In further embodiments there is provided a method of operating a downhole valve, and a method of fracturing a subterranean formation.

Yet further embodiments are set out below.

Illustrative embodiments will now be described with reference to the appended drawings, in which:

FIGS. 1A and 1B illustrate a petroleum well,

FIGS. 2A-2E show a valve according to an embodiment,

FIGS. 3A-3D show a valve according to an embodiment,

FIGS. 4A-4G show a valve according to an embodiment,

FIGS. 5A-5C show a valve according to an embodiment,

FIGS. 6A-6B show a valve according to an embodiment,

FIGS. 7A-7F show a valve according to an embodiment, and

FIGS. 8A-8B show a valve according to an embodiment.

FIG. 1A shows a part of a typical conventional well 101 which extends from a surface and into an oil/gas-carrying section 102 of a subterranean formation 100. A production string 104 extends down into the well. In this example, the well extends vertically at first and then turns into a near horizontal direction, however the well may be entirely vertical or extend at any angle. In this example, nine valves 1 are installed in the production string 104. The valves 1 can be activated so as to allow pumping of hydraulic fluid into sections of the oil/gas-carrying section 102 to fracture it and prepare it for production of oil/gas.

FIG. 1B shows an enlarged section of a part of the well and shows packer elements 110 placed around the production string 104 between each valve 1 so as to isolate sections of the well for fracturing of the formation. In the example shown in FIG. 1B, three such sections (or zones) are set up and three valves, 1a, 1b and 1c, are each arranged in a respective section.

* _Provided information_
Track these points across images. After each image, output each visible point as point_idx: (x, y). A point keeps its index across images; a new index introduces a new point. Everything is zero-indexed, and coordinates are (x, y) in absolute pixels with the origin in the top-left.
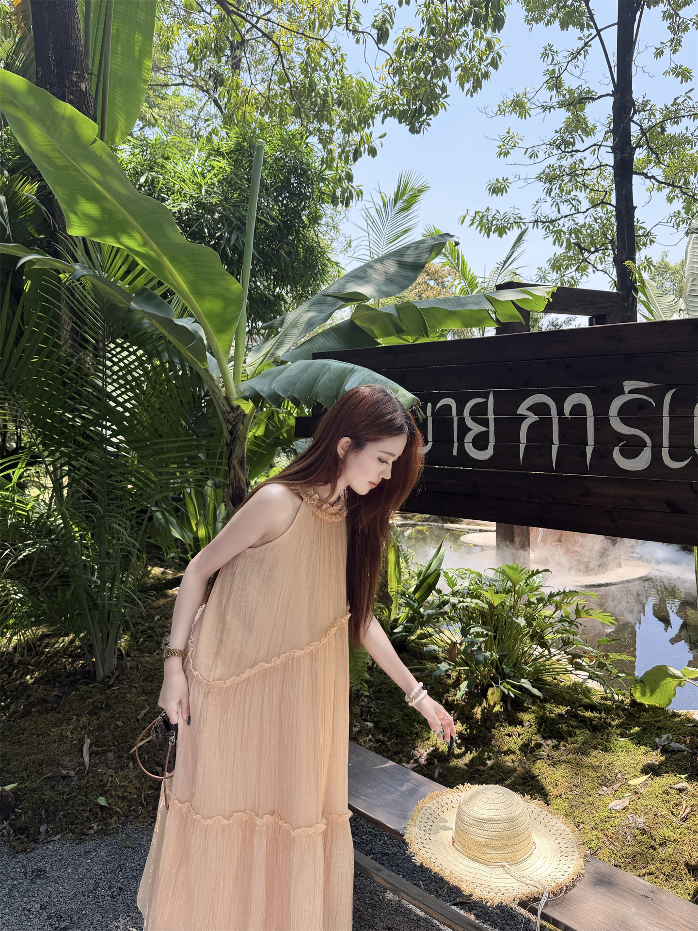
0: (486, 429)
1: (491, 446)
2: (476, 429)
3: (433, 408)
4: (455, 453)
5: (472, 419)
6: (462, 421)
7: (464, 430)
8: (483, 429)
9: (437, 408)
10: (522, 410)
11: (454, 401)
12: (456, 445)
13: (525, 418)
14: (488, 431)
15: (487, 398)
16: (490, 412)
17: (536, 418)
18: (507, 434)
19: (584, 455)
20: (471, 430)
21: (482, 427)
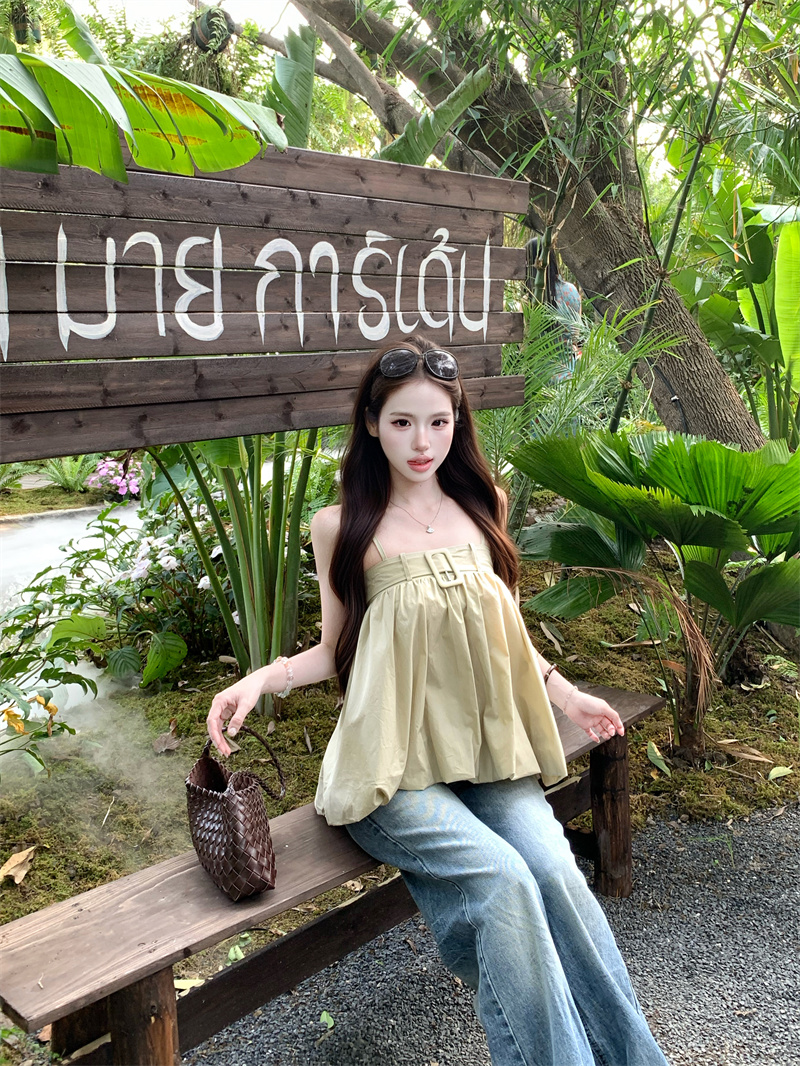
0: (209, 290)
1: (218, 317)
2: (193, 289)
3: (119, 247)
4: (162, 332)
5: (187, 272)
6: (169, 275)
7: (173, 290)
8: (206, 290)
9: (126, 248)
10: (261, 261)
11: (157, 239)
12: (160, 317)
13: (264, 274)
14: (212, 293)
15: (212, 238)
16: (218, 261)
17: (276, 275)
18: (239, 298)
19: (331, 323)
20: (186, 290)
21: (202, 286)
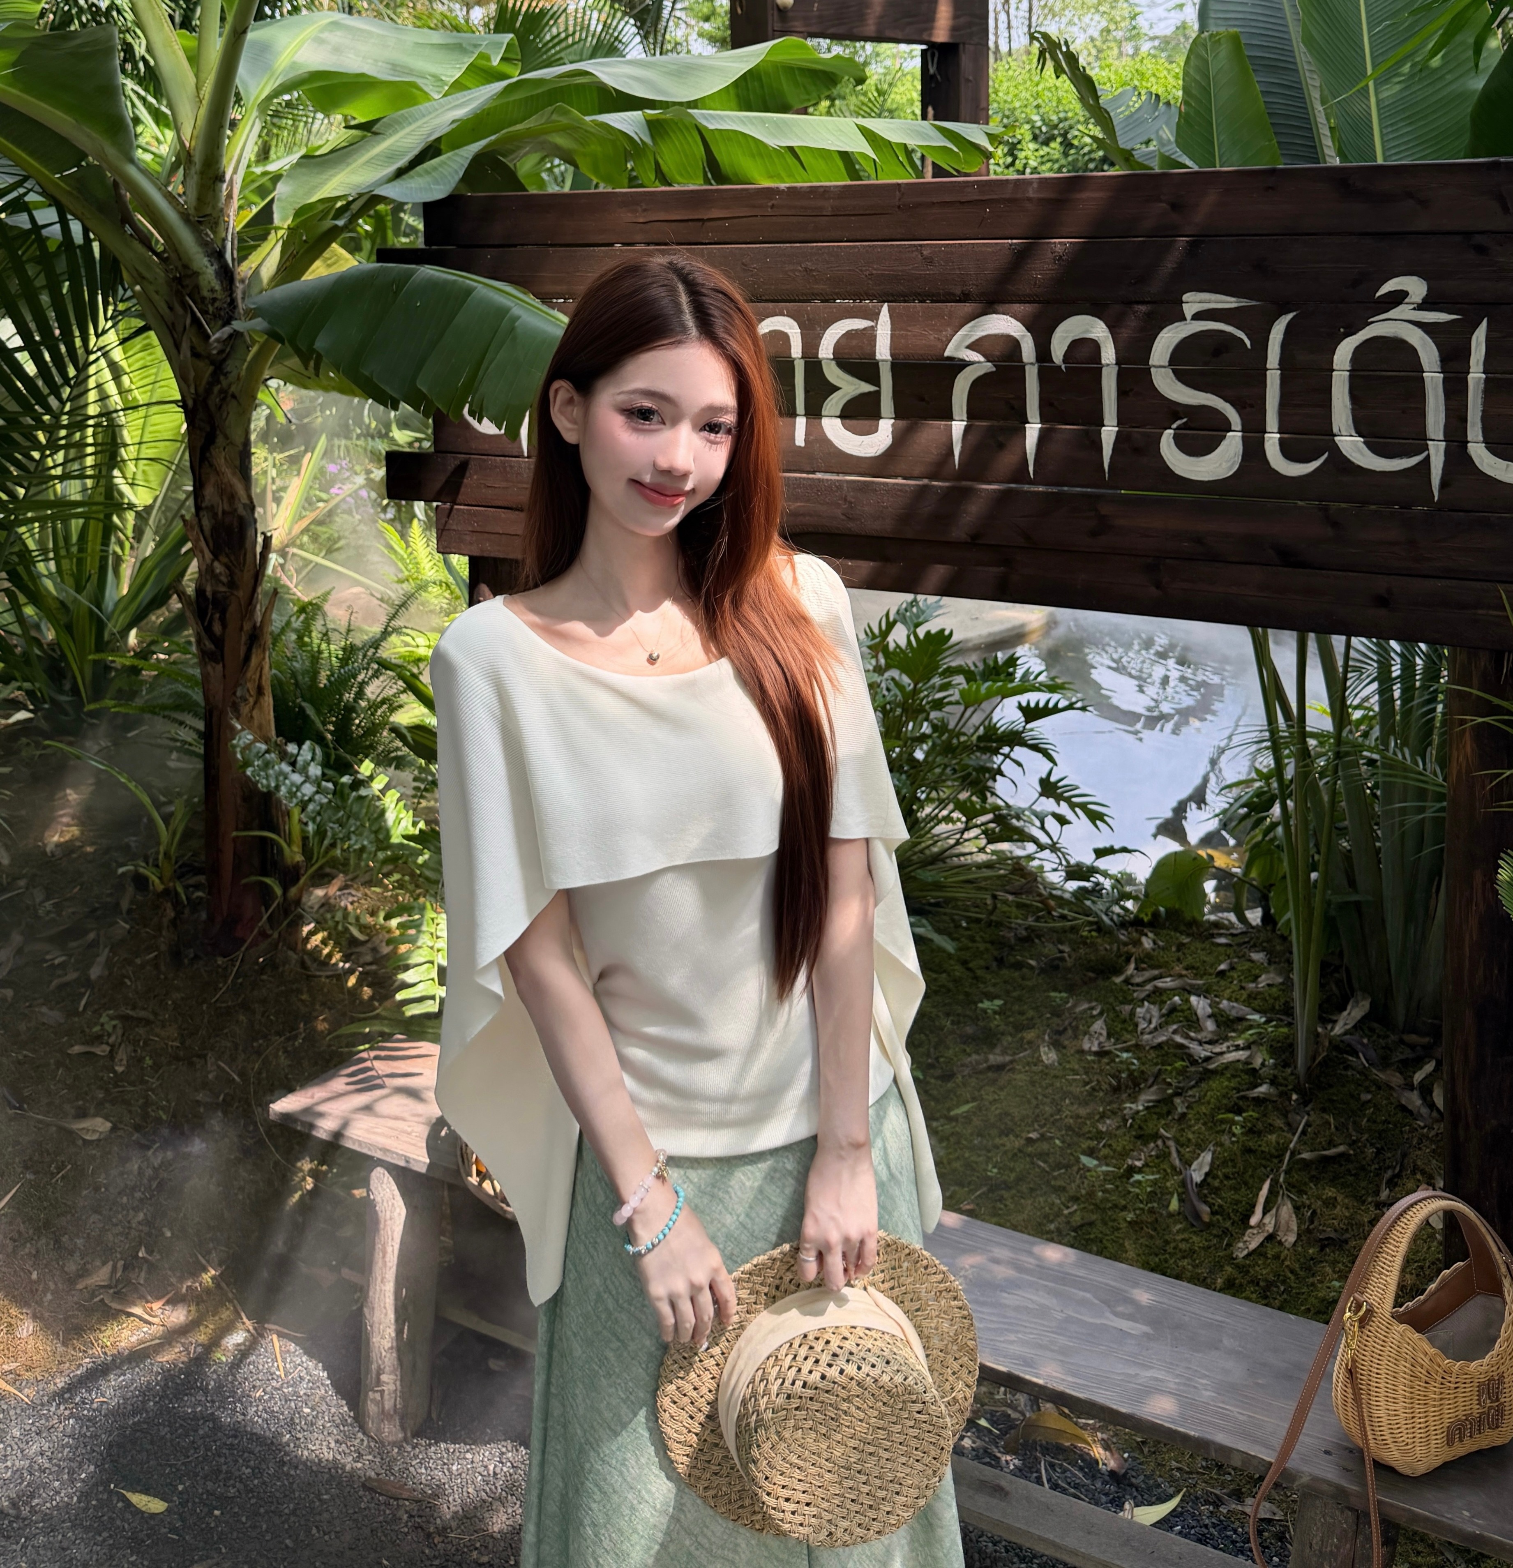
0: (872, 388)
1: (886, 425)
2: (849, 386)
4: (800, 440)
5: (840, 366)
6: (814, 370)
7: (820, 388)
8: (867, 388)
10: (957, 348)
11: (794, 325)
12: (801, 423)
13: (964, 366)
14: (877, 395)
15: (876, 320)
16: (883, 351)
17: (989, 367)
18: (923, 400)
19: (1098, 446)
20: (837, 389)
21: (863, 384)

* _Tasks_
A: Do the following statements agree with the downhole valve text? Answer yes or no for each, and quote the words of the text that decide it.
(i) In the example of FIG. 1A, nine valves are installed in the production string.
(ii) In the example of FIG. 1A, the well runs entirely vertically.
(iii) In the example of FIG. 1B, four sections are set up.
B: Quote the downhole valve text from "FIGS. 5A-5C show" up to and including "production of oil/gas.".

* _Answers_
A:
(i) Yes: "In this example, nine valves 1 are installed in the production string 104."
(ii) No: "In this example, the well extends vertically at first and then turns into a near horizontal direction"
(iii) No: "three such sections (or zones) are set up"

B:
FIGS. 5A-5C show a valve according to an embodiment,

FIGS. 6A-6B show a valve according to an embodiment,

FIGS. 7A-7F show a valve according to an embodiment, and

FIGS. 8A-8B show a valve according to an embodiment.

FIG. 1A shows a part of a typical conventional well 101 which extends from a surface and into an oil/gas-carrying section 102 of a subterranean formation 100. A production string 104 extends down into the well. In this example, the well extends vertically at first and then turns into a near horizontal direction, however the well may be entirely vertical or extend at any angle. In this example, nine valves 1 are installed in the production string 104. The valves 1 can be activated so as to allow pumping of hydraulic fluid into sections of the oil/gas-carrying section 102 to fracture it and prepare it for production of oil/gas.